[START DATA EXTRACT]
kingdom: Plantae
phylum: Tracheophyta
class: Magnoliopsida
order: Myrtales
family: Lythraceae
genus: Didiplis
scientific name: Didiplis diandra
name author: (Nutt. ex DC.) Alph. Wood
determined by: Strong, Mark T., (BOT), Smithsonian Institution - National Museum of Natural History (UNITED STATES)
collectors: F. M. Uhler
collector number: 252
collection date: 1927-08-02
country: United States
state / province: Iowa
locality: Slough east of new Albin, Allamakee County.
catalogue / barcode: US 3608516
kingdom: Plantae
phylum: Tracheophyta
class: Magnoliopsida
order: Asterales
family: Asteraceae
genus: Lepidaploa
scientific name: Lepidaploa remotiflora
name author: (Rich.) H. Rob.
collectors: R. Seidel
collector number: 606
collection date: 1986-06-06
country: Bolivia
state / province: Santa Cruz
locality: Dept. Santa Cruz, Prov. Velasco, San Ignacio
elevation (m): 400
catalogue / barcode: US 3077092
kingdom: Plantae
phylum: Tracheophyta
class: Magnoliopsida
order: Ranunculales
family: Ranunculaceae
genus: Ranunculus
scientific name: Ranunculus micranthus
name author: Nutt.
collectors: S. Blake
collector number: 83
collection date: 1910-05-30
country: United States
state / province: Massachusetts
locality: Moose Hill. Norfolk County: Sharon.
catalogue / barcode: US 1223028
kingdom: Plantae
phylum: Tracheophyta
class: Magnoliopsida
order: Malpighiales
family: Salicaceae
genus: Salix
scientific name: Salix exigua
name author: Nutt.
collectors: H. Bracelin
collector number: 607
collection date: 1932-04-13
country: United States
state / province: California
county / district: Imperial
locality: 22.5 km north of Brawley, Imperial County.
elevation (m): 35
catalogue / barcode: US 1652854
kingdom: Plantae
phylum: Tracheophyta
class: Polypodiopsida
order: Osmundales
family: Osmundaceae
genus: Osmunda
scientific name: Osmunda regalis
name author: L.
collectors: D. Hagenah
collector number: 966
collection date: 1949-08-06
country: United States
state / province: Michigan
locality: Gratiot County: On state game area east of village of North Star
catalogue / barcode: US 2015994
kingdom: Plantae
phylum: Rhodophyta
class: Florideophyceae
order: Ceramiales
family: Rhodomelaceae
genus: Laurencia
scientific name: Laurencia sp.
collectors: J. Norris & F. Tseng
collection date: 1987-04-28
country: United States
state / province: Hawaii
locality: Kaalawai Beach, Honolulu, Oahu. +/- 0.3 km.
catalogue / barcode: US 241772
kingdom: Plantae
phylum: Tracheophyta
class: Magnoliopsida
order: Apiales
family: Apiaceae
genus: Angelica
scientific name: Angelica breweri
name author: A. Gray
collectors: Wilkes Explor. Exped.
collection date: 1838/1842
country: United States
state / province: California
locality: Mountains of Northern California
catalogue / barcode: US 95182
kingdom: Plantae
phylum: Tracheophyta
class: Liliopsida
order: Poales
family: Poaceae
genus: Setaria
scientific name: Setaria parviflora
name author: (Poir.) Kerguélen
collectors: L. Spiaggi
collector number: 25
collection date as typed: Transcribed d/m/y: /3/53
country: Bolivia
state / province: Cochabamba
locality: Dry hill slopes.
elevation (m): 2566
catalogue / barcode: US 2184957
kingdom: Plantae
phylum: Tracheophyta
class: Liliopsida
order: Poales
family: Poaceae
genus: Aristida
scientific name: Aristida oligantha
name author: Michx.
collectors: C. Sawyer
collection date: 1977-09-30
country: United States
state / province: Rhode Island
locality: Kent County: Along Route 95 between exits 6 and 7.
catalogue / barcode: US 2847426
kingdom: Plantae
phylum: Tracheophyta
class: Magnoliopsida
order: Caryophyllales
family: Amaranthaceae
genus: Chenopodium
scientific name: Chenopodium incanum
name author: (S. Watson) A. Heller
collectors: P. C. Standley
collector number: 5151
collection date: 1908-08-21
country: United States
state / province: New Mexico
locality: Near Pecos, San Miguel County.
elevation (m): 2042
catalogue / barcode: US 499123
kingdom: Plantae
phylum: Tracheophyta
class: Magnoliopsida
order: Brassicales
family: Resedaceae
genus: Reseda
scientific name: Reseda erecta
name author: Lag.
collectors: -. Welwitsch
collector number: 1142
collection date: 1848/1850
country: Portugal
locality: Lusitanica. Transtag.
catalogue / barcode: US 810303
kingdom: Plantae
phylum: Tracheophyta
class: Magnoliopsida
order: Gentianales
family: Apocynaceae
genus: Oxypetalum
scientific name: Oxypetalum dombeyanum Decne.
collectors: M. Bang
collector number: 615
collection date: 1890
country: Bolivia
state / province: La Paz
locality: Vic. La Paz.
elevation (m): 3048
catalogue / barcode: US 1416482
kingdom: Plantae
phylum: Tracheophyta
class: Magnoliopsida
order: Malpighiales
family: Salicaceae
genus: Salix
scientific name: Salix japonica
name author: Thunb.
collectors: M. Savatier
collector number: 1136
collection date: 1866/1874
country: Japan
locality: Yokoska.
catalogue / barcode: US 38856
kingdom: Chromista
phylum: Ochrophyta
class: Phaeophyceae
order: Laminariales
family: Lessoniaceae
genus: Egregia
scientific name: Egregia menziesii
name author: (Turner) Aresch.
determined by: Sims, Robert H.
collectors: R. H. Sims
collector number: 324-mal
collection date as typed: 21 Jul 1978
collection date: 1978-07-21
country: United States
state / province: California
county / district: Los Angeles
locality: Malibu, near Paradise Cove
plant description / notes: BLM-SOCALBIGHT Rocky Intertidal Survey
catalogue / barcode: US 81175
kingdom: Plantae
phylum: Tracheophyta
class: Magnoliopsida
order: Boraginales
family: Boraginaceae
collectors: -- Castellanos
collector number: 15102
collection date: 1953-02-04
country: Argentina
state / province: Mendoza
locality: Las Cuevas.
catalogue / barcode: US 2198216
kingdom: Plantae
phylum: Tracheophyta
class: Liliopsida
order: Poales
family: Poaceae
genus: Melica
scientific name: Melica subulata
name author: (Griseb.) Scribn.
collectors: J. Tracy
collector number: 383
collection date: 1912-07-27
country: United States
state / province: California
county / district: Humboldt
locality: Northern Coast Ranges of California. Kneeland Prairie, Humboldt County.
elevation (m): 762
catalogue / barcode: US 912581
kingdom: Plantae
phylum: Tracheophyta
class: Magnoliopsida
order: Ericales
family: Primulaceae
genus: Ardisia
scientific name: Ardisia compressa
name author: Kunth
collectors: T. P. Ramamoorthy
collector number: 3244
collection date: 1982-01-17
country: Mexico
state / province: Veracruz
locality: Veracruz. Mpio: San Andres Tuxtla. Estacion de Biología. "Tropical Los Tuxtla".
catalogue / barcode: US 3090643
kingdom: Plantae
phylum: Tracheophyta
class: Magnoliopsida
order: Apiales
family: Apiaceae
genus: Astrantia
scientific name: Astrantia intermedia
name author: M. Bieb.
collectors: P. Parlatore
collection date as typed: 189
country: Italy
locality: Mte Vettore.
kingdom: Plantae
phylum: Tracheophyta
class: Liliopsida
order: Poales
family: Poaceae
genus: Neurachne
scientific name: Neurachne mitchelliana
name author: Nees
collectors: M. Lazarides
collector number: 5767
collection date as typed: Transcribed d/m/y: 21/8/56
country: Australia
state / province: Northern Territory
[END DATA EXTRACT]
» **INSTRUCTIONS TO FOLLOW**:
Reproduce verbatim the lines of the records that begin with the line containing "locality: Las Cuevas." and continue through the final line of the records, including both of those lines.

» **RESPONSE FOR THIS EXERCISE**:
locality: Las Cuevas.
catalogue / barcode: US 2198216
kingdom: Plantae
phylum: Tracheophyta
class: Liliopsida
order: Poales
family: Poaceae
genus: Melica
scientific name: Melica subulata
name author: (Griseb.) Scribn.
collectors: J. Tracy
collector number: 383
collection date: 1912-07-27
country: United States
state / province: California
county / district: Humboldt
locality: Northern Coast Ranges of California. Kneeland Prairie, Humboldt County.
elevation (m): 762
catalogue / barcode: US 912581
kingdom: Plantae
phylum: Tracheophyta
class: Magnoliopsida
order: Ericales
family: Primulaceae
genus: Ardisia
scientific name: Ardisia compressa
name author: Kunth
collectors: T. P. Ramamoorthy
collector number: 3244
collection date: 1982-01-17
country: Mexico
state / province: Veracruz
locality: Veracruz. Mpio: San Andres Tuxtla. Estacion de Biología. "Tropical Los Tuxtla".
catalogue / barcode: US 3090643
kingdom: Plantae
phylum: Tracheophyta
class: Magnoliopsida
order: Apiales
family: Apiaceae
genus: Astrantia
scientific name: Astrantia intermedia
name author: M. Bieb.
collectors: P. Parlatore
collection date as typed: 189
country: Italy
locality: Mte Vettore.
kingdom: Plantae
phylum: Tracheophyta
class: Liliopsida
order: Poales
family: Poaceae
genus: Neurachne
scientific name: Neurachne mitchelliana
name author: Nees
collectors: M. Lazarides
collector number: 5767
collection date as typed: Transcribed d/m/y: 21/8/56
country: Australia
state / province: Northern Territory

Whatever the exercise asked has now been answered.